LIST OF TASKS:
[1] Write out the passage of the Magnum Hunter earnings article from "Magnum Hunter Resources" to "is right now.".
[2] According to the Magnum Hunter earnings article, to which company did Magnum Hunter sell its Eagle Ford assets?
[3] Carry on the Magnum Hunter earnings article from its last sentence.

══ PROVIDED TEXT ══

Magnum Hunter Resources (NYSE:MHR) has been on a role of late. Over the past three months the company has delivered its much delayed annual report, its first-quarter earnings, and just last week brought investors completely up to date by filing its second-quarter earnings report. With its second-quarter numbers out, let's take a look at some of the report's highlights to get the clearest picture of where the company is right now.
Magnum Hunter was able to grow its revenue 98% year over year to $84 million thanks to increased oil and gas production. That drove adjusted EBITDAX for the quarter to $38.5 million. However, its bottom line wasn't as good -- the company delivered an adjusted loss of $0.18 per share. At this stage of the game these numbers don't hold a lot of meaning because the company is more focused on growth than profits these days.
Speaking of profits, the company did record a one-time gain on the quarter of $151.3 million, or $0.89 per share, after it closed the sale of its Eagle Ford assets to Penn Virginia (NYSE:PVA). That sale marked the latest step in the company's build-to-sell model. Overall, Magnum Hunter was able to book quite the profit on its $400 million sale price for those assets. However, it was also a good deal for Penn Virginia; those acquisitions are much more valuable to it because of the synergies gained from the close proximity to its existing assets.

═══
══ DATA ENTRIES ══

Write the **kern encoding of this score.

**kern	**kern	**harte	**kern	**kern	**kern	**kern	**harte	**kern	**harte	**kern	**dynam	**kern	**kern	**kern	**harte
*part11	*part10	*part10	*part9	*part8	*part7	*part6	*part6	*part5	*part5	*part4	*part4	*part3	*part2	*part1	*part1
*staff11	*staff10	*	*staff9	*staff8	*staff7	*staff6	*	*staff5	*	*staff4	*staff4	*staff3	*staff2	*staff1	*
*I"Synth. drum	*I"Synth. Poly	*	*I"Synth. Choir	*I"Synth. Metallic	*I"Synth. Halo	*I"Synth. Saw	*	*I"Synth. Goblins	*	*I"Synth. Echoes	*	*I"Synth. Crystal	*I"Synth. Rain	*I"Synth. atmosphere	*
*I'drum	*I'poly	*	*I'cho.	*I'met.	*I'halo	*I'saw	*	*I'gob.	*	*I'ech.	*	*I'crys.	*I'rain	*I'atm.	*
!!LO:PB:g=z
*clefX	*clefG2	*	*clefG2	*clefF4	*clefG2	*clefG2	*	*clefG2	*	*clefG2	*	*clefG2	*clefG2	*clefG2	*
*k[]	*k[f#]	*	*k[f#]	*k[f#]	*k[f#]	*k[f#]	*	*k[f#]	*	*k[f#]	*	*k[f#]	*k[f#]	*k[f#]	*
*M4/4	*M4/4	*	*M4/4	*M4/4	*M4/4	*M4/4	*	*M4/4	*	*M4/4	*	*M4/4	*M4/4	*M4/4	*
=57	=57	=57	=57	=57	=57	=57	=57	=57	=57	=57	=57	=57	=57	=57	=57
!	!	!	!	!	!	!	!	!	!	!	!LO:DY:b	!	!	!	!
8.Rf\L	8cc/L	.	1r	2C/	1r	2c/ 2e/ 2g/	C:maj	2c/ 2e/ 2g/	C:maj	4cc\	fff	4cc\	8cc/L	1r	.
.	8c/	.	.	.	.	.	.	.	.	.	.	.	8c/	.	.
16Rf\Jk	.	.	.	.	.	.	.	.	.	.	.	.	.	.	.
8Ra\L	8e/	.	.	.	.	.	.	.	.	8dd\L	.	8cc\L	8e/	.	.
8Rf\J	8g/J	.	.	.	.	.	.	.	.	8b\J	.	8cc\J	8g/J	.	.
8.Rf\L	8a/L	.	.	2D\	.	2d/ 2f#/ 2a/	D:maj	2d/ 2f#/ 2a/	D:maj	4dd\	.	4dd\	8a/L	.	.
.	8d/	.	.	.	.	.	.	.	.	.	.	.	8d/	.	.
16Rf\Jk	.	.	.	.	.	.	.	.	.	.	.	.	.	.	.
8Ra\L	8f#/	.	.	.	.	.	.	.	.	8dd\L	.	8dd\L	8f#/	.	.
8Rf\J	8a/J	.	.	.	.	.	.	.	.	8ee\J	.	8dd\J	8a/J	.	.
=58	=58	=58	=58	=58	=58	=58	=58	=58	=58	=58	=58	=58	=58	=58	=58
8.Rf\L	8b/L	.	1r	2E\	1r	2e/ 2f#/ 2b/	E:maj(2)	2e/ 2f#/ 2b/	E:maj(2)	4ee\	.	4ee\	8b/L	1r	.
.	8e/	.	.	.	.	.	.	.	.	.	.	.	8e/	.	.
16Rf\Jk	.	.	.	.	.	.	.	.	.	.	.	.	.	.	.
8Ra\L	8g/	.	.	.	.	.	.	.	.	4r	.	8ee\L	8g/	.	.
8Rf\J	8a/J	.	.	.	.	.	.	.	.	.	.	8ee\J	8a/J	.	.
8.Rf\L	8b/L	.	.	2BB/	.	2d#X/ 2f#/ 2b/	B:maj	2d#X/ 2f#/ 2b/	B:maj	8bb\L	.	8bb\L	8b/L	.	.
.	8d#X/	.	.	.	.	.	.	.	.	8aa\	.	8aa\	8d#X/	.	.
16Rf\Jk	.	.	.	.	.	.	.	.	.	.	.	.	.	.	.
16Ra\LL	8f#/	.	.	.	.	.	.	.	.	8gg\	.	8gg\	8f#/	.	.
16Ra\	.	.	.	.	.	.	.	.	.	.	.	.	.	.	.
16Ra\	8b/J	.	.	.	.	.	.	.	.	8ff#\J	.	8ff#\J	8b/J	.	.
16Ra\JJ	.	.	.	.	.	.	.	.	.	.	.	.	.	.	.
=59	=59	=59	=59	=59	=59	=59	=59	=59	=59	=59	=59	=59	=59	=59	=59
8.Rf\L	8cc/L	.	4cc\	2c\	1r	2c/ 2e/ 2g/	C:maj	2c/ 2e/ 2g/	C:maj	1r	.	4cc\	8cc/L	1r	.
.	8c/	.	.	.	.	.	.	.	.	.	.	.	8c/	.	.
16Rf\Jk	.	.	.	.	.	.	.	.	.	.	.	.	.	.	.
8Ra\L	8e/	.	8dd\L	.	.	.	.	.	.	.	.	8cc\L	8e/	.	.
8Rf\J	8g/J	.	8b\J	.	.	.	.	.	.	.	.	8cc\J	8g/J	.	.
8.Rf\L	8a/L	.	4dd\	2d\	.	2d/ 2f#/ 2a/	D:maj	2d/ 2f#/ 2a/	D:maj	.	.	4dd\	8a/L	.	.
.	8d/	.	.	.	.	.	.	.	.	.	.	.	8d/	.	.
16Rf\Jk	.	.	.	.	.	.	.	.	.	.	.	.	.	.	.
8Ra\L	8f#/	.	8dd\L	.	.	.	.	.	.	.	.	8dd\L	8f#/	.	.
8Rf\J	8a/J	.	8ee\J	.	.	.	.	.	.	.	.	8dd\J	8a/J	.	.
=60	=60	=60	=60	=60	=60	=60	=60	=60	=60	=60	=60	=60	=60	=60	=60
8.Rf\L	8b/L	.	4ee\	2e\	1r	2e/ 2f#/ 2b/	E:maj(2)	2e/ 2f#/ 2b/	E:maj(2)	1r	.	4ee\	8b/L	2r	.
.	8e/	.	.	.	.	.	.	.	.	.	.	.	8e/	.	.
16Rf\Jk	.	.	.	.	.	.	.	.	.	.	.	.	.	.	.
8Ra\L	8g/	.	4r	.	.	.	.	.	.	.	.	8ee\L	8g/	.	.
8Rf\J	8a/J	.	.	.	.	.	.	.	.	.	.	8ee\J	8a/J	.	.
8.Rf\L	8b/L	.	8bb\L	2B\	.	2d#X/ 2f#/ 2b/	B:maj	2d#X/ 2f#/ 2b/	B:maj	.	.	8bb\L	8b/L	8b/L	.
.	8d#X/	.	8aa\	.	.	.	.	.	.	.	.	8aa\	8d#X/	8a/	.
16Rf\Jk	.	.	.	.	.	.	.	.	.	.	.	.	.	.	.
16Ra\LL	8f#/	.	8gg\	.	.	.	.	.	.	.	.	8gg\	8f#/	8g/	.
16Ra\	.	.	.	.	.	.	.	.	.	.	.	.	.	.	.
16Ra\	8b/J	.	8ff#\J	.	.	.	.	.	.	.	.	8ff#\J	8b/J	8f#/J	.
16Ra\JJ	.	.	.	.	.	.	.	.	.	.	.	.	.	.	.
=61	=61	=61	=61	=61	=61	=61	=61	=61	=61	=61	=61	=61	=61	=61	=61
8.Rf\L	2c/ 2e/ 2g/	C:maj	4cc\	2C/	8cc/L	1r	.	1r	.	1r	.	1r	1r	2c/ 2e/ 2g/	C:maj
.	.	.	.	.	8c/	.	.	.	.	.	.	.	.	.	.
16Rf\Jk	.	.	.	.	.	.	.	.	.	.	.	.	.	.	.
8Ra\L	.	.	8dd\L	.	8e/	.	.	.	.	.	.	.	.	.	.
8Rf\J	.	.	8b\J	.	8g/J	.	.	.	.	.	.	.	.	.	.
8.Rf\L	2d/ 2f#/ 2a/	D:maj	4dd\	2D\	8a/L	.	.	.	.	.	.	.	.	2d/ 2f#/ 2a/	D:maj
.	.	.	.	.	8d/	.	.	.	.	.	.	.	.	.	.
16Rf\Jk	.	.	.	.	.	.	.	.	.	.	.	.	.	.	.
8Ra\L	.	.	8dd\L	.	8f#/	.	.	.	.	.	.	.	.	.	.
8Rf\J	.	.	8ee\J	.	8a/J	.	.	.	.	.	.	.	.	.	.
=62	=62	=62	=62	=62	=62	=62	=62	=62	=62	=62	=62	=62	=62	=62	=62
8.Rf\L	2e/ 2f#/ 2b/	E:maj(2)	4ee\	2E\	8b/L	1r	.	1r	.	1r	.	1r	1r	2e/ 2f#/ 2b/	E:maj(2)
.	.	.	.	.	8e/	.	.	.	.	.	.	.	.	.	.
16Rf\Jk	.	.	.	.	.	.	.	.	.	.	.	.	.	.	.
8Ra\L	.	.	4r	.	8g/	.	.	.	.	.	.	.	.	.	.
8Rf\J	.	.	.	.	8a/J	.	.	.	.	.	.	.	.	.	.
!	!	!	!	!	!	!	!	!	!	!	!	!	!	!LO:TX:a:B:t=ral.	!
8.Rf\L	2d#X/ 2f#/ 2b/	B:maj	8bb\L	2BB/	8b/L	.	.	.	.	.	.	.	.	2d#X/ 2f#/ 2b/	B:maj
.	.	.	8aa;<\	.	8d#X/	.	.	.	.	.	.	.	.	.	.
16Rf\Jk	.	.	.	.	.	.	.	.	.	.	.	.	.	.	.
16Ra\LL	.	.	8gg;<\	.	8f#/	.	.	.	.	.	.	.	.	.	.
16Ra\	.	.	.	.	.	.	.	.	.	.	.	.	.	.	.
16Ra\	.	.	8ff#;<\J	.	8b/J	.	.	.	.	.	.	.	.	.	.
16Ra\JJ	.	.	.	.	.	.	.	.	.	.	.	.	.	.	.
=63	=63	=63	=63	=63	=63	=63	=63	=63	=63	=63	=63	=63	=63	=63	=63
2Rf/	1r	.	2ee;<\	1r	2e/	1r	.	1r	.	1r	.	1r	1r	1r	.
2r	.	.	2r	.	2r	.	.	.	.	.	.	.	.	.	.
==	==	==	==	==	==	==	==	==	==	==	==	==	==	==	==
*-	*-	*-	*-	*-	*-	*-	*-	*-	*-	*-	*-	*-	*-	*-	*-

═══

RESPONSE LIST:
[1]
Magnum Hunter Resources (NYSE:MHR) has been on a role of late. Over the past three months the company has delivered its much delayed annual report, its first-quarter earnings, and just last week brought investors completely up to date by filing its second-quarter earnings report. With its second-quarter numbers out, let's take a look at some of the report's highlights to get the clearest picture of where the company is right now.

[2] Penn Virginia.

[3]
For the quarter, Magnum Hunter produced 15,942 barrels of oil equivalent per day, or BOE/d. However, the company faced temporary production shut-ins in Appalachia due to pipeline and liquid handling issues. Without these problems, production would have been 12% higher, or 17,814 BOE/d. Even with them, production was still 23% higher than last year. Higher production is the key area for Magnum Hunter right now -- that means it's doing a good job delivering even though it sold its Eagle Ford assets.
The company was able to resolve all its shut-in issues this past May -- a new pipeline is fully operational and so is Markwest's (NYSE:MWE) Mobley processing plant. The Mobley plant is important as it will enhance Magnum Hunter's ability to get its higher-valued liquids processed. The company should have more than enough takeaway and processing capacity so that shut-ins won't be a problem over the near term.
One thing that investors really do need to notice is that its big problem during the quarter is actually a net positive. The company said that it "experienced higher than anticipated NGLs present in its Marcellus production." That's actually fantastic news because natural gas liquids are worth more than dry natural gas. Overall, this enabled Magnum Hunter's production mix to move to 48% oil and liquids, which is up from 45% last quarter, and which over time will be much better on its bottom line.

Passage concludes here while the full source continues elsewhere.